Why should Regex not be used to handle HTML?


I understand that if I try to use Regex over HTML, the HTML tags will ooze out of my eyes like liquid pain , among other horrors. And that I should use an XML parser or something.

My curious child side keeps asking me: but why? Why, dear Stack Overflow, can't I use regular expressions to mine fields in markup languages?

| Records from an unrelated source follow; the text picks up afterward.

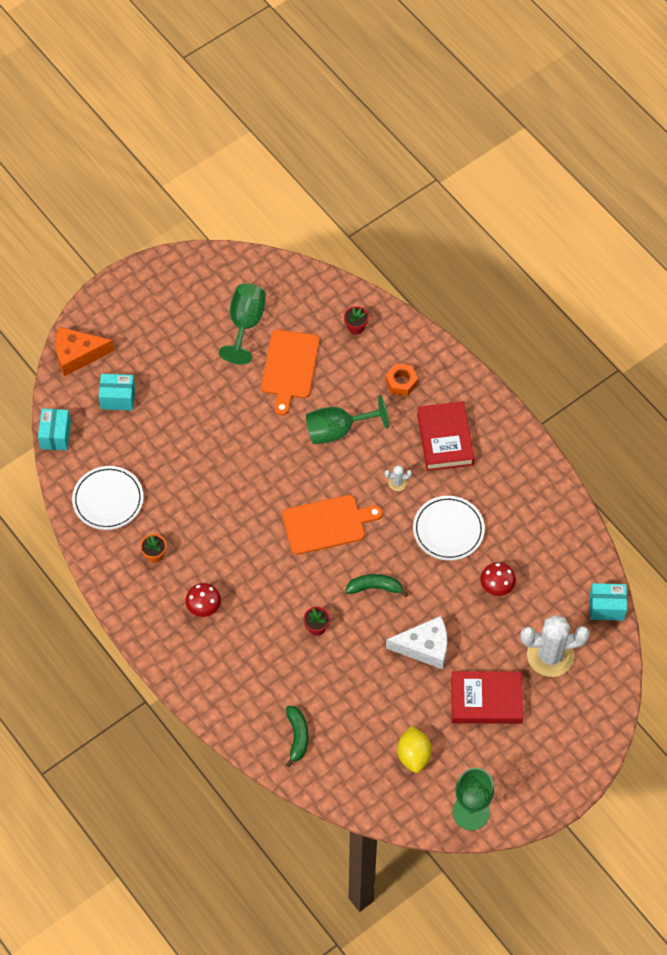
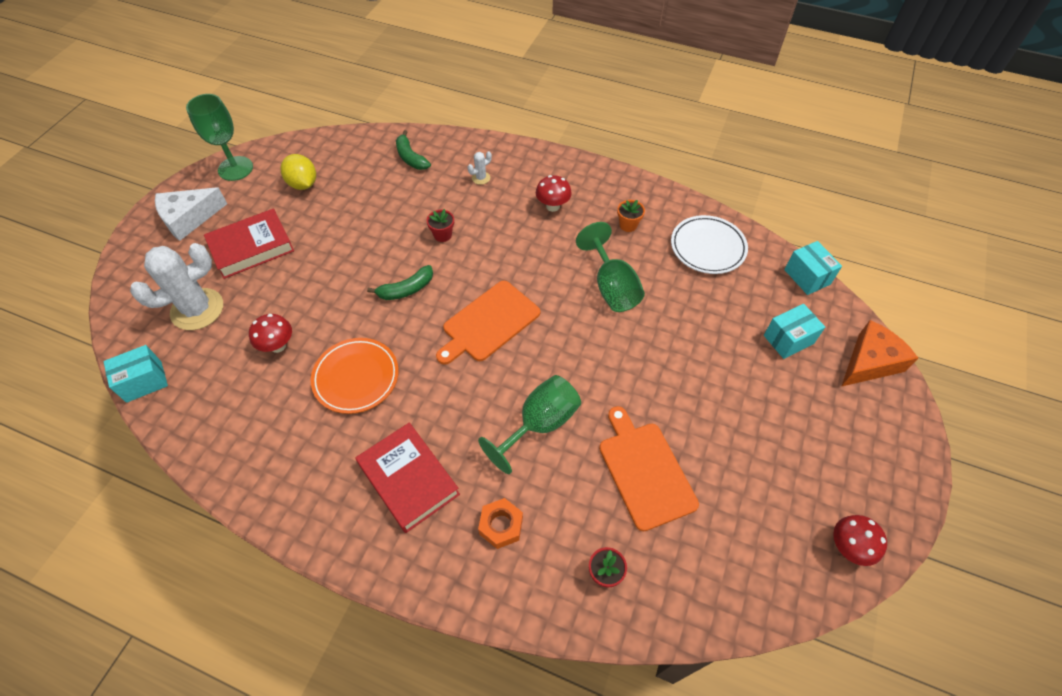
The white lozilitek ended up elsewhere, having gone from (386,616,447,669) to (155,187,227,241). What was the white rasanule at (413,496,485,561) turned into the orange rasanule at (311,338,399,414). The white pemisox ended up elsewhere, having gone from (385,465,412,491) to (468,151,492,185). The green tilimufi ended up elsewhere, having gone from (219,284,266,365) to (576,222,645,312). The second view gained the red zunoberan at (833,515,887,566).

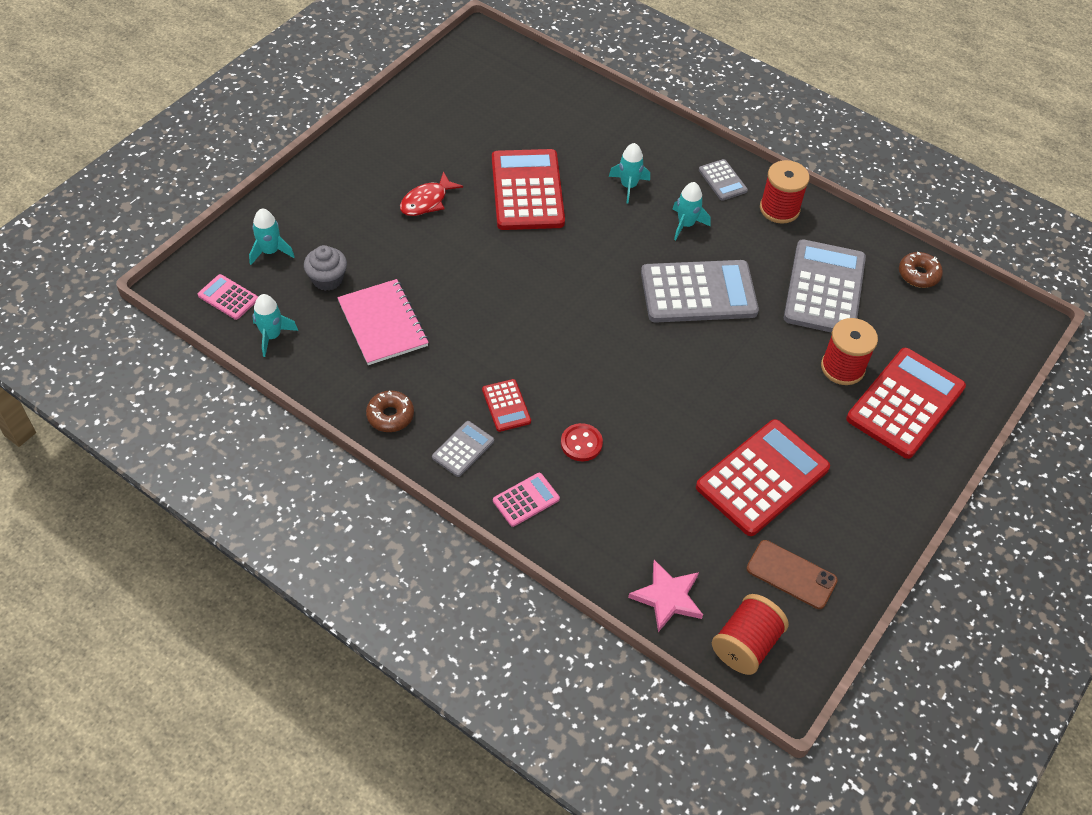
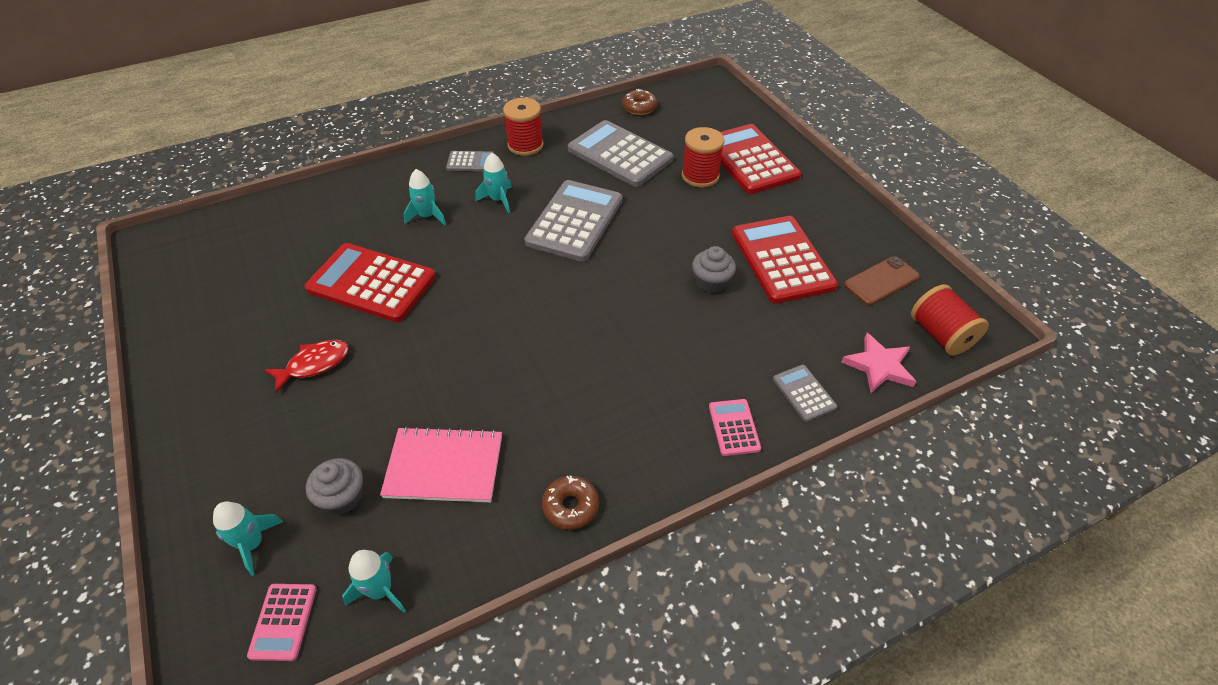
The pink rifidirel at (198,274,258,320) ended up facing another way, 60 degrees counterclockwise from before. The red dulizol at (400,172,463,216) ended up facing another way, 105 degrees counterclockwise from before. The second view gained the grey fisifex at (692,246,736,293). The grey rifidirel ended up elsewhere, having gone from (432,421,494,477) to (773,365,837,422). The second view lost the red rifidirel at (482,379,531,432). The second view lost the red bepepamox at (561,423,603,461).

HTML is simply more complex than Regex , to the point that it's impossible to have a Regular Expression that handles HTML satisfactorily.


The most direct explanation is in formal language with the help of the Chomsky Hierarchy , which basically organizes languages ​​according to their complexity, that is, freedom of rules and language-recognizing machine.

From Type 0 , the most complex – which generates all the grammars recognizable by the Turing Machine, to Type 3 , the least complex, recognizable by a simple finite automaton.

  • Regex or Regular Expression is the implementation of the Regular Grammar , Type 3 of the Chomsky Hierarchy, being a linear grammar, easily recognized by a finite automaton .

  • HTML , on the other hand, derives from SGML, which is a Context-Free Language (LLC), generated by a Context-Free Grammar (GLC), of Type 2, recognized by a automaton with a stack . And neither HTML nor LLC is, despite being Turing Complete by Rule 110 in combination with CSS3.

That is, a finite automaton is not enough to recognize the HTML, a stack automaton is needed to recognize the SGML, which generated the HTML. Thus, by definition it is not possible to recognize Regular Expression HTML satisfactorily (which covers all cases).


  1. Grammars in the Chomsky Hierarchy are not mutually-exclusively separated but by subsets: Type #0 ⊊ #1 ⊊ #2 ⊊ #3.